Activity: In the entries that follow, find every line containing "KiCad" and copy it.
Start of Provided material
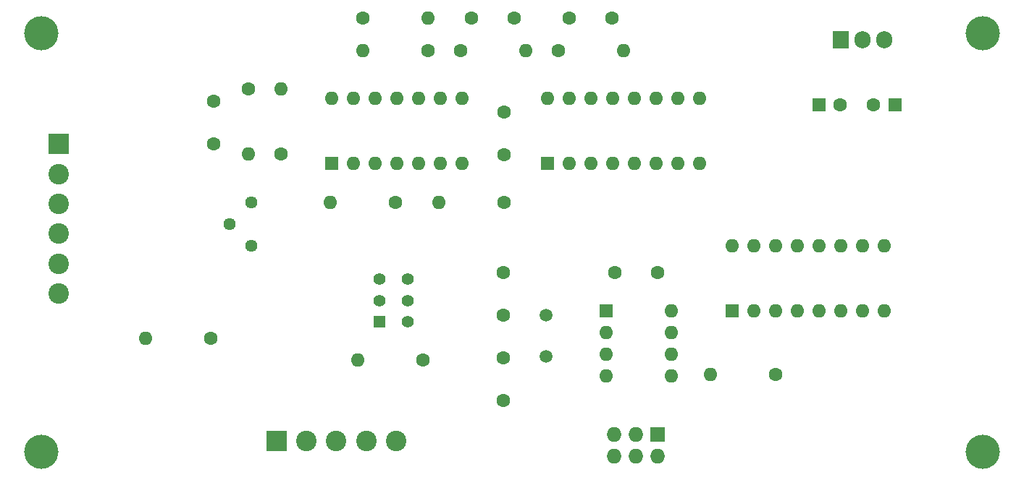
<source format=gbr>
G04 #@! TF.GenerationSoftware,KiCad,Pcbnew,5.1.3*
G04 #@! TF.CreationDate,2019-10-12T01:26:58-07:00*
G04 #@! TF.ProjectId,ap206-pll,61703230-362d-4706-9c6c-2e6b69636164,1*
G04 #@! TF.SameCoordinates,Original*
G04 #@! TF.FileFunction,Soldermask,Top*
G04 #@! TF.FilePolarity,Negative*
%FSLAX46Y46*%
G04 Gerber Fmt 4.6, Leading zero omitted, Abs format (unit mm)*
G04 Created by KiCad (PCBNEW 5.1.3) date 2019-10-12 01:26:58*
%MOMM*%
%LPD*%
G04 APERTURE LIST*
%ADD10C,1.440000*%
%ADD11R,2.400000X2.400000*%
%ADD12C,2.400000*%
%ADD13R,1.600000X1.600000*%
%ADD14C,1.600000*%
%ADD15O,1.727200X1.727200*%
%ADD16R,1.727200X1.727200*%
%ADD17O,1.600000X1.600000*%
%ADD18O,1.905000X2.000000*%
%ADD19R,1.905000X2.000000*%
%ADD20C,1.500000*%
%ADD21C,4.000000*%
%ADD22R,1.400000X1.400000*%
%ADD23C,1.400000*%
G04 APERTURE END LIST*
D10*
X74500000Y-69850000D03*
X71960000Y-72390000D03*
X74500000Y-74930000D03*
D11*
X52000000Y-63000000D03*
D12*
X52000000Y-66500000D03*
X52000000Y-70000000D03*
X52000000Y-73500000D03*
X52000000Y-77000000D03*
X52000000Y-80500000D03*
D13*
X149780000Y-58420000D03*
D14*
X147280000Y-58420000D03*
X122000000Y-78000000D03*
X117000000Y-78000000D03*
X143390000Y-58420000D03*
D13*
X140890000Y-58420000D03*
D14*
X116680000Y-48260000D03*
X111680000Y-48260000D03*
X105250000Y-48260000D03*
X100250000Y-48260000D03*
X70160000Y-58000000D03*
X70160000Y-63000000D03*
X104000000Y-78000000D03*
X104000000Y-83000000D03*
X104000000Y-93000000D03*
X104000000Y-88000000D03*
X104060000Y-64270000D03*
X104060000Y-59270000D03*
D15*
X116920000Y-99540000D03*
X116920000Y-97000000D03*
X119460000Y-99540000D03*
X119460000Y-97000000D03*
X122000000Y-99540000D03*
D16*
X122000000Y-97000000D03*
D14*
X110410000Y-52070000D03*
D17*
X118030000Y-52070000D03*
X106600000Y-52070000D03*
D14*
X98980000Y-52070000D03*
D17*
X83740000Y-69850000D03*
D14*
X91360000Y-69850000D03*
D17*
X95170000Y-48260000D03*
D14*
X87550000Y-48260000D03*
D17*
X87550000Y-52070000D03*
D14*
X95170000Y-52070000D03*
X104060000Y-69850000D03*
D17*
X96440000Y-69850000D03*
D14*
X78025000Y-64135000D03*
D17*
X78025000Y-56515000D03*
X74215000Y-64135000D03*
D14*
X74215000Y-56515000D03*
X135810000Y-90000000D03*
D17*
X128190000Y-90000000D03*
D18*
X148510000Y-50800000D03*
X145970000Y-50800000D03*
D19*
X143430000Y-50800000D03*
D17*
X123620000Y-82550000D03*
X116000000Y-90170000D03*
X123620000Y-85090000D03*
X116000000Y-87630000D03*
X123620000Y-87630000D03*
X116000000Y-85090000D03*
X123620000Y-90170000D03*
D13*
X116000000Y-82550000D03*
D17*
X130730000Y-74930000D03*
X148510000Y-82550000D03*
X133270000Y-74930000D03*
X145970000Y-82550000D03*
X135810000Y-74930000D03*
X143430000Y-82550000D03*
X138350000Y-74930000D03*
X140890000Y-82550000D03*
X140890000Y-74930000D03*
X138350000Y-82550000D03*
X143430000Y-74930000D03*
X135810000Y-82550000D03*
X145970000Y-74930000D03*
X133270000Y-82550000D03*
X148510000Y-74930000D03*
D13*
X130730000Y-82550000D03*
X109140000Y-65270000D03*
D17*
X126920000Y-57650000D03*
X111680000Y-65270000D03*
X124380000Y-57650000D03*
X114220000Y-65270000D03*
X121840000Y-57650000D03*
X116760000Y-65270000D03*
X119300000Y-57650000D03*
X119300000Y-65270000D03*
X116760000Y-57650000D03*
X121840000Y-65270000D03*
X114220000Y-57650000D03*
X124380000Y-65270000D03*
X111680000Y-57650000D03*
X126920000Y-65270000D03*
X109140000Y-57650000D03*
D20*
X109000000Y-87880000D03*
X109000000Y-83000000D03*
D14*
X69770000Y-85725000D03*
D17*
X62150000Y-85725000D03*
D21*
X50000000Y-50000000D03*
X50000000Y-99000000D03*
X160000000Y-50000000D03*
X160000000Y-99000000D03*
D13*
X83890000Y-65270000D03*
D17*
X99130000Y-57650000D03*
X86430000Y-65270000D03*
X96590000Y-57650000D03*
X88970000Y-65270000D03*
X94050000Y-57650000D03*
X91510000Y-65270000D03*
X91510000Y-57650000D03*
X94050000Y-65270000D03*
X88970000Y-57650000D03*
X96590000Y-65270000D03*
X86430000Y-57650000D03*
X99130000Y-65270000D03*
X83890000Y-57650000D03*
D11*
X77470000Y-97790000D03*
D12*
X80970000Y-97790000D03*
X84470000Y-97790000D03*
X87970000Y-97790000D03*
X91470000Y-97790000D03*
D14*
X94615000Y-88265000D03*
D17*
X86995000Y-88265000D03*
D22*
X89535000Y-83820000D03*
D23*
X89535000Y-81320000D03*
X89535000Y-78820000D03*
X92835000Y-83820000D03*
X92835000Y-81320000D03*
X92835000Y-78820000D03*
M02*

</source>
End of Provided material
Task output:
G04 #@! TF.GenerationSoftware,KiCad,Pcbnew,5.1.3*
G04 Created by KiCad (PCBNEW 5.1.3) date 2019-10-12 01:26:58*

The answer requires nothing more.